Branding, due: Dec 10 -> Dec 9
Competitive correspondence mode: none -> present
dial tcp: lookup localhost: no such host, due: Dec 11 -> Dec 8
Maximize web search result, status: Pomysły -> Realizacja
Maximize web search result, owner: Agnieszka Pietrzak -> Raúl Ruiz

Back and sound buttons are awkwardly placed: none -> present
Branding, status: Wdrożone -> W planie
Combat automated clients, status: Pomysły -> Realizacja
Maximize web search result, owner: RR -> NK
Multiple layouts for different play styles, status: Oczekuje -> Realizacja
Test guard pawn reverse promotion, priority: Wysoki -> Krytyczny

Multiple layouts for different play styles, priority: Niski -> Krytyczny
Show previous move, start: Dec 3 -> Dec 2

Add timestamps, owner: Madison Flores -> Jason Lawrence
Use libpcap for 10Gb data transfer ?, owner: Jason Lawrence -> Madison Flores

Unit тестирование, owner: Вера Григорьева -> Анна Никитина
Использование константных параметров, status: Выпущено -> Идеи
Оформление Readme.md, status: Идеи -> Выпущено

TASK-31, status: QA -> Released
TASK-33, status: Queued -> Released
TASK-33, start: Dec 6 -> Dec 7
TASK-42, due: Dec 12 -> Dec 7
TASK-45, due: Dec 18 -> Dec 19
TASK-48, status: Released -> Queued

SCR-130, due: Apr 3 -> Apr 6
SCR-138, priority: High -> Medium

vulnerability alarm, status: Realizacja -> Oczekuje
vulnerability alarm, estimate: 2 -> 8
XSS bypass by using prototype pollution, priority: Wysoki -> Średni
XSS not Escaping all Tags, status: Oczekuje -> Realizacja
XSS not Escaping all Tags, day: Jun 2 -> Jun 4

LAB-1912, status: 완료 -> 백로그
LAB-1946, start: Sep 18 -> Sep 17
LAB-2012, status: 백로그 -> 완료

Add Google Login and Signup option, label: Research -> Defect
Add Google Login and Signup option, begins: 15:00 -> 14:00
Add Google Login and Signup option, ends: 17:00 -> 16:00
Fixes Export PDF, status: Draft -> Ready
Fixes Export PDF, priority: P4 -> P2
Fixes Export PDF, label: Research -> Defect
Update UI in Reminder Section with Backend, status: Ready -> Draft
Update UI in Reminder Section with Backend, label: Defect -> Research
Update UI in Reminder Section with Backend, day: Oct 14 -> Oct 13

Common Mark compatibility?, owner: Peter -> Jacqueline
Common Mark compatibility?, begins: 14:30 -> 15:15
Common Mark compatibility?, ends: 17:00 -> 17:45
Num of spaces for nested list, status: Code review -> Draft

§ **Work task**
Word for word, please return the lines from the one containing "Fixes Export PDF, label: Research -> Defect" through the end of the listing, both ends included, and nothing else.

§ **Completed task**
Fixes Export PDF, label: Research -> Defect
Update UI in Reminder Section with Backend, status: Ready -> Draft
Update UI in Reminder Section with Backend, label: Defect -> Research
Update UI in Reminder Section with Backend, day: Oct 14 -> Oct 13

Common Mark compatibility?, owner: Peter -> Jacqueline
Common Mark compatibility?, begins: 14:30 -> 15:15
Common Mark compatibility?, ends: 17:00 -> 17:45
Num of spaces for nested list, status: Code review -> Draft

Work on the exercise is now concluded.